**TEXT FOR ANALYSIS:**
Odd channel split aside the Amiga audio hardware is streets ahead of the Megadrive too.


amiga4000

I kinda agree, even though even here the FM synthesis of the Mega Drive had some kind of advantages but it could never sound as varied or frankly as great as the Amiga could. Yeah if only the channel split wasn't so extreme, but I feel like that was never an issue back then. I always listened to the Amiga sound from my TV or monitor, never using headphones.


danby

Really, the 4 channels should have fed in to a multiplexer and you should have had full control of the Left-Right pan for each channel. But that might have made it way too expensive for the early/mid 80s


Bat_Fruit

Was not, it was compairable, often mega drive releases had a slightly higher quality audio. Google that debate. Console fit everything on cartridge of variable memory size which enabled distribution of higher quality samples than trying to stuff it all into 3.5" floppy discs. Amiga was best of the wests 16bit home computers, but consoles whole aim was to perform better than a personal computer for less money, the consoles are all newer than the personal computers. You are comparing apples with oranges. The consoles were richer than the personal computers of that era. It was a cut throat market.

**DATA LISTING:**
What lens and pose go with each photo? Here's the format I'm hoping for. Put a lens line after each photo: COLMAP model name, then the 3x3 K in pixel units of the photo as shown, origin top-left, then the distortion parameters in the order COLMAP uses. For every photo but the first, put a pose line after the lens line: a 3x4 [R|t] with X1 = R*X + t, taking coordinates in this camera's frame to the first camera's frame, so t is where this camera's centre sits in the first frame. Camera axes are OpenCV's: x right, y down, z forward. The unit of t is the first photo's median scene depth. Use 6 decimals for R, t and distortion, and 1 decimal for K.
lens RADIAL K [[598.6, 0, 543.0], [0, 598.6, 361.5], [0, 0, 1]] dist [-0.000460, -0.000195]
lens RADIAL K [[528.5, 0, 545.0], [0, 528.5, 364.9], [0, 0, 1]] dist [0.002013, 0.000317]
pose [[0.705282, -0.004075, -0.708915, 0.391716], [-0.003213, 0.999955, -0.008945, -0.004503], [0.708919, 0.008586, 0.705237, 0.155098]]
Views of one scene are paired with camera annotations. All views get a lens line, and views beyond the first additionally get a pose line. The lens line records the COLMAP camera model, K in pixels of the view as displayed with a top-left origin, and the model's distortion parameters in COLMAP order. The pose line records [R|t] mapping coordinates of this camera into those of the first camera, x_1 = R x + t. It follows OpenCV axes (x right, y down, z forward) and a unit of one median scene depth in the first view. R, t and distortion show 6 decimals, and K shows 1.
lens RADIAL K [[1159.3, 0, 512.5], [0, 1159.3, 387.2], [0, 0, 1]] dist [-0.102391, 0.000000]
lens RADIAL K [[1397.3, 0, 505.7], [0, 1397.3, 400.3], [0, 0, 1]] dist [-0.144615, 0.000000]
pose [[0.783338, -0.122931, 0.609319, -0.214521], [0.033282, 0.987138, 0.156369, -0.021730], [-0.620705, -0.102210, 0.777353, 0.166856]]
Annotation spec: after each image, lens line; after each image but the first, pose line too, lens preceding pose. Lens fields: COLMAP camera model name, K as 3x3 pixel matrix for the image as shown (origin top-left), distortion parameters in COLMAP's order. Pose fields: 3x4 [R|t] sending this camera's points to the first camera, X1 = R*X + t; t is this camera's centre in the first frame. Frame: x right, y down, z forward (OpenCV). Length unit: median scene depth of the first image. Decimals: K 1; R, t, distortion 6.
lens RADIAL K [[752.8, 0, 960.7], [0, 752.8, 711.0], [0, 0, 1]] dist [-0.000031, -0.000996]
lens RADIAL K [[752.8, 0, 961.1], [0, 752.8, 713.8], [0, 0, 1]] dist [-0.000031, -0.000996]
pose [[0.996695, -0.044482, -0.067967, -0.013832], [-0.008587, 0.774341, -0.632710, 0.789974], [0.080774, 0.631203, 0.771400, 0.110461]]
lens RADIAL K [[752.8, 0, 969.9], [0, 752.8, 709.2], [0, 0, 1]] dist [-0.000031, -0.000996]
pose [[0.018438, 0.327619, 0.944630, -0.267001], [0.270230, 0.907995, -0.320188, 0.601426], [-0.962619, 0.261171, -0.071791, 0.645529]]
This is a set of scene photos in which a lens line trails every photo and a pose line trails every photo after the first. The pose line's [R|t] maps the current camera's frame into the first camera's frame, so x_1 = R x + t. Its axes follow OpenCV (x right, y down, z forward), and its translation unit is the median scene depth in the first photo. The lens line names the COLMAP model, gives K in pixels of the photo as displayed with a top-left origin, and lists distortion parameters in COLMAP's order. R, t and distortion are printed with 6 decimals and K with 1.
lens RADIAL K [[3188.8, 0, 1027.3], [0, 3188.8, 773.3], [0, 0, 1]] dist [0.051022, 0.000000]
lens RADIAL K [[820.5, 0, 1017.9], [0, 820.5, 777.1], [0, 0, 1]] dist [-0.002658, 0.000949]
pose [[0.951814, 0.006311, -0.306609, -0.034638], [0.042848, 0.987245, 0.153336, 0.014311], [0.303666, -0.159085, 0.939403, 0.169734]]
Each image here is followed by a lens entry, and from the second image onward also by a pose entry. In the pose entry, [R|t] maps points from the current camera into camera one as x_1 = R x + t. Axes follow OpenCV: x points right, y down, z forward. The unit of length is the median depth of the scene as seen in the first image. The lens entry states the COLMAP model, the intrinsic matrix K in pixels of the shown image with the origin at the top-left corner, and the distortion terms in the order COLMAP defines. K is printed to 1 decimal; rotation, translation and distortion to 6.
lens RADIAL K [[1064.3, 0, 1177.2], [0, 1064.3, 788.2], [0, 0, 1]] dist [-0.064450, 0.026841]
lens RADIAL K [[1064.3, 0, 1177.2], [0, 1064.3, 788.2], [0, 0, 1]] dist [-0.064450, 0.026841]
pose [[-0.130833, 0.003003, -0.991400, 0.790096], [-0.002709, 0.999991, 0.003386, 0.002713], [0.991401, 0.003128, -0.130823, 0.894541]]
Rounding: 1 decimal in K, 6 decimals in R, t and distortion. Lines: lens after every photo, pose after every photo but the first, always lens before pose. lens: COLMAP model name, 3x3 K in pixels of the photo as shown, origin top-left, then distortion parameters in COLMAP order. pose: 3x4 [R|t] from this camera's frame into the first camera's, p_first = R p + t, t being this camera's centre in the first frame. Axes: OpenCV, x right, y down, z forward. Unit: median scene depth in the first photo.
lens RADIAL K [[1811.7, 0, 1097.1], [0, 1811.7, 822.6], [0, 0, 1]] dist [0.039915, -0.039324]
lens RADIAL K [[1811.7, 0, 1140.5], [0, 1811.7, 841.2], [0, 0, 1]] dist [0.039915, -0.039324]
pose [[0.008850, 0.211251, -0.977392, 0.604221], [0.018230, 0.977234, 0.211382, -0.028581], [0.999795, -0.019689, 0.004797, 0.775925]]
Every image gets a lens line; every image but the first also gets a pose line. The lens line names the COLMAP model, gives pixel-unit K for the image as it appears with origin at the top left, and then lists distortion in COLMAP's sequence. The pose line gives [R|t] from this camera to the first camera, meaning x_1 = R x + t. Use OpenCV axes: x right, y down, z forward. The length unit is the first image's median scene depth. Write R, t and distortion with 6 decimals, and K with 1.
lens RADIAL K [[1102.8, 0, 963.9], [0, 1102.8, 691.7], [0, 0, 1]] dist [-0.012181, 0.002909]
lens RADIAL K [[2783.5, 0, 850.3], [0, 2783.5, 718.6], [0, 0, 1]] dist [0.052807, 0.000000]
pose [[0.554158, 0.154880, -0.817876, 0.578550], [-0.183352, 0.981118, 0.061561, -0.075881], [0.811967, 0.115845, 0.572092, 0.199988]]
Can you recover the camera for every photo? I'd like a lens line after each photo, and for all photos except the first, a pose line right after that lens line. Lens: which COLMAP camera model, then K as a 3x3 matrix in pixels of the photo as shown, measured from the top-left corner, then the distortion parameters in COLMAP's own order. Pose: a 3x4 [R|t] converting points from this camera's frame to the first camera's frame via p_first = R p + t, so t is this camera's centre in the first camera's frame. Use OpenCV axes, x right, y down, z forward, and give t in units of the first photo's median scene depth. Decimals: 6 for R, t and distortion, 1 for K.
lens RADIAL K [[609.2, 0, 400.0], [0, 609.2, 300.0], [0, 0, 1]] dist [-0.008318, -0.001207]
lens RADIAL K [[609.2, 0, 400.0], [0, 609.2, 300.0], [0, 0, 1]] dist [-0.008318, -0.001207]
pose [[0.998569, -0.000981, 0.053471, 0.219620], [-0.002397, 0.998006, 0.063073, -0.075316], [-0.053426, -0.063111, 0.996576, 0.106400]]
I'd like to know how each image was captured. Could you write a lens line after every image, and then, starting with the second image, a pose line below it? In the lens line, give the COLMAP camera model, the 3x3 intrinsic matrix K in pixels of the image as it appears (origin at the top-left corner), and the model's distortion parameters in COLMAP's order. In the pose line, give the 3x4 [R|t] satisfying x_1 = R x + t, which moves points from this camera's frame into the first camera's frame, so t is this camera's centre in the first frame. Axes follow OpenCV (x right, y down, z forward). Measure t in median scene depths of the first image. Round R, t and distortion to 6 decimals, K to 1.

**WORK TO BE COMPLETED:** Write the next part of the forum thread comparing Amiga and Mega Drive audio, starting after its last post.

**ANSWER FOR THE TASK:**
danby

You do get 6 channel audio on the OPN2 chip in the Megadrive. But only one of those channels allows PCM/sample playback at 8bit. That is simply not "higher quality" than the 8bit samples people typically used on the Amiga. The rest of the channels are FM synthesis channels. Personally, I find these are very limited, mostly sounding like a cheap 80s synth (which is more or less what it is). And listening to megadrive game audio you can hear that it made very little use of sample playback, sticking mostly to FM synthesis for the music and only occasional sample playback for spoken words and the like. I really don't think that sounds better in many, many cases. In standard operation Paula provides 4 channels of 8Bit PCM-based, synthesis and playback and that simply is more versatile and dynamic. Additionally Paula can achieve 14bit playback (though only 11bit is realisable) and can be made to do both AM and FM synthesis, though I can't imagine those were used much in games (but it does mean that you can build genuinely interesting synths with an amiga). The general trend in computer audio through the 80s was away from AM/FM synthesis and in that respect Paula is pretty ahead of it's time and pre-figures the direction things would go in. But importantly it's worth doing a side-by-side comparison. Compare the music in Amiga Lemmings versus the Megadrive version. Or for instance the Flashback Intro. The Amiga is clearly superior in both such cases. Where the megadrive tends to do better is where the original music is based on FM synthesis, like the Rainbow Islands Arcade cabinet. The megadrive does a pretty good job of directly replicating the arcade music and the Amiga's version is beholden to how well you can sample the bits you need (which was pretty mediocre in that case). And this isn't too surprising as both the Rainbow Islands Arcade and megadrive are using Yamaha FM synthesis chips from the same line of yamaha products


Specialist-Box4677

Devoid of a keyboard and a mountain of pirated software. No thanks.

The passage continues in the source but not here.